Cogent Healthcare announced late last week that M2ComSys, the organization’s transcription contractor, had exposed 32,000 patients’ data across 48 states. M2ComSys, according to the Tennessean, left physician notes available to the public from May 5 to June 24 because it didn’t activate a firewall.
The physician notes included information such as physician’s name, patients’ date of birth, diagnosis descriptions, summaries of treatments provided, medical histories and medical record numbers. Cogent said that patients’ medical records and Social Security numbers were not revealed.* As a result of the breach, Cogent said that it’s ending its relationship with M2ComSys and has collaborated with Google to ensure there are no remnants of exposed data.
*Editor’s note: An earlier version of this story indicated that Cogent Healthcare is operated by Genesis Health Systems. Genesis has no ownership in Cogent, a vendor that provides and administrates the former’s hospitalist program at Genesis and approximately 40 other hospitals and health systems across the country.

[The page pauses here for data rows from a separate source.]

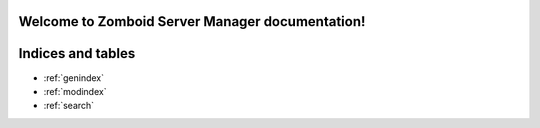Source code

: Welcome to Zomboid Server Manager documentation!
================================================

Indices and tables
==================

* :ref:`genindex`
* :ref:`modindex`
* :ref:`search`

“People have the right to expect that their personal health information is protected,” says Ken Croken, Vice President, Corporate Communications & Business Development, Genesis Health System. “And sadly, in this instance, it was not.”
Cogent will provide affected patients with complimentary one-year membership in Experian’s ProtectMyID Alert, which includes identity theft protection, a credit report and monitoring. As PHIPrivacy.net reported, the patient notification letter from LeToia Crozier, Cogent’s Senior Vice President and Compliance Officer, was robust and extremely detailed with steps patients need to take to protect their data.
We have taken a number of steps to protect against future incidents. We have ended our relationship with M2 and taken physical possession of the hardware held by M2 that stored our PHI. We have confirmed with Google that it has removed all evidence of PHI from their files. We have initiated a security review of other Cogent Healthcare, Inc. vendors who have access to PHI to confirm their security procedures.
Cogent Healthcare, Inc. takes information security and your privacy very seriously. We deeply regret this situation and any inconvenience this may cause you. Even though the information did not contain Social Security numbers, we encourage you to take precautions to protect the security of your personal information. For example, you should remain vigilant by reviewing account statements and monitoring free credit reports.
This was a particularly strong reaction to the breach for Cogent. Because it immediately recognized that since M2ComSys was a downstream data holder (it wasn’t said whether it was a business associate or subcontractor), it had the responsibility to respond to the breach and alert patients with resolution options in a timely manner.